Chinese Sweet and Sour Vegetables

Sweet and Sour Vegetables

Many of us order “Sweet & Sour” dishes at Chinese restaurants and enjoy them. Whether chicken or duck and sometimes even beef, these meats are frequently batter coated, deep fried and then coated with the sweet and sour sauce.

This is a purely “steamed” vegetable dish – perfect for vegetarians, vegans AND meat eaters! You steam the vegetables while you mix together the sauce ingredients, cooking it by boiling to get rid of the ‘floury’ taste of the cornstarch and give it that rich, smoothness without the gelatinous stuff we remember from years ago.

As the recipe notes, you can add pineapple chunks if you want; a topping of salted cashews or almonds gives a nice added crunch and looks pretty on top.

And for those who absolutely MUST have their protein in this, you can cut up chicken in bite sized pieces, steam them in a little chicken broth (start it a little before the vegetables to be sure they cook through), then add the drained chicken to the vegetables and there you have: Sweet and Sour Chicken (with almonds or cashews) at home and out of the deep fryer!
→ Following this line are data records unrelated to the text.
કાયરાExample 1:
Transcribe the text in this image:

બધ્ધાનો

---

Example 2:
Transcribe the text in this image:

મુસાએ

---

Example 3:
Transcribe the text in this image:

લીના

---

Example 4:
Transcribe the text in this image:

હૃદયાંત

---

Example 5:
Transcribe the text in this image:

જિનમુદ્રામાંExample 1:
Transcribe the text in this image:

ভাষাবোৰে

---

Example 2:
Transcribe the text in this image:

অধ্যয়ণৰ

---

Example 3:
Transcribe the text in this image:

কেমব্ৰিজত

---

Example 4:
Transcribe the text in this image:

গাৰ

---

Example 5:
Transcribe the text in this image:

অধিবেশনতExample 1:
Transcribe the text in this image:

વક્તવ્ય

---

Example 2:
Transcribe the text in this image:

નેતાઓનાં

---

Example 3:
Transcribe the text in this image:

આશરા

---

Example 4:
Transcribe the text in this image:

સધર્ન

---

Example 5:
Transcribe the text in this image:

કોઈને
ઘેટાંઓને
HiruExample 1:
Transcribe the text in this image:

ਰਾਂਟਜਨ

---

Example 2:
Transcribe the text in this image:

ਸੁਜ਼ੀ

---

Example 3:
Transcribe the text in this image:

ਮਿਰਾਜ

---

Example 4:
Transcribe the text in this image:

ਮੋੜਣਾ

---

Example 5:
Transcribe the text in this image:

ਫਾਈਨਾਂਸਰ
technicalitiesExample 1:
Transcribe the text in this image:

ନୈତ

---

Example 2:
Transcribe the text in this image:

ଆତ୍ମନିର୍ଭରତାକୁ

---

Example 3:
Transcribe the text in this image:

Chinese Sweet & Sour Vegetables

  • 2 c broccoli florets
  • 2 medium carrots, diagonally sliced
  • 1 large red bell pepper, thinly sliced (short strips)
  • 1/4 c water
  • 2 tsp. cornstarch
  • 1 tsp. sugar
  • 1/3 c unsweetened pineapple juice **
  • 1 Tbsp. soy sauce
  • 1 Tbsp. rice vinegar
  • 1/2 tsp. dark sesame oil
  • 1/4 c chopped, fresh cilantro (or diagonally sliced green onions) or both

Combine broccoli, carrots and red pepper in large skillet with tight-fitting lid. Over medium heat, add water and bring to a boil. Cover and reduce heat to medium and allow to steam for 4 minutes or until vegetables are crisp tender.
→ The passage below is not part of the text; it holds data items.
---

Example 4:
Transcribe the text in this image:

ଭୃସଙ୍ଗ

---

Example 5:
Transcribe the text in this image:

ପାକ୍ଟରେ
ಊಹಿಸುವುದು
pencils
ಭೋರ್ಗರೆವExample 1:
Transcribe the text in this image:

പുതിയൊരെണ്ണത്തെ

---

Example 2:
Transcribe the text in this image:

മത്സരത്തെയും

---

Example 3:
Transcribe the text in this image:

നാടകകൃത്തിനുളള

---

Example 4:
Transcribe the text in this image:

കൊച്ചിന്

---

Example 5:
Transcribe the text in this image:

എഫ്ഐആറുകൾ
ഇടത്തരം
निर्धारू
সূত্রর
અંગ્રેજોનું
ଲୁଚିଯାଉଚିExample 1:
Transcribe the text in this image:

While the vegetables are steaming, combine the cornstarch and sugar in a small bowl. Whisk in the pineapple juice, soy sauce and vinegar until smooth.
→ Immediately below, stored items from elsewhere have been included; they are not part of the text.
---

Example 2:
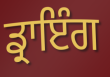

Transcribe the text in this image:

ਡ੍ਰਾਇੰਗ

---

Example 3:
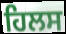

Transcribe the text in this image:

ਹਿਲਸ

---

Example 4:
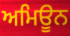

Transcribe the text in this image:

ਅਮਿਊਨ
Drain vegetables in a colander; do not rinse. Whisk cornstarch-soy mixture again and add to skillet and cook and stir 2 minutes or until sauce boils and thickens. It should become almost clear. Add vegetables back to skillet and toss with sauce .(If you are using chicken, add it here with the vegetables.) Stir in sesame oil and garnish with cilantro (and/or sliced green onions).

** If you wish, you can add drained pineapple chunks to this dish. If you want to do this, add them when you add the vegetables back to the sauce and stir a few minutes longer to ensure the pineapple is heated through.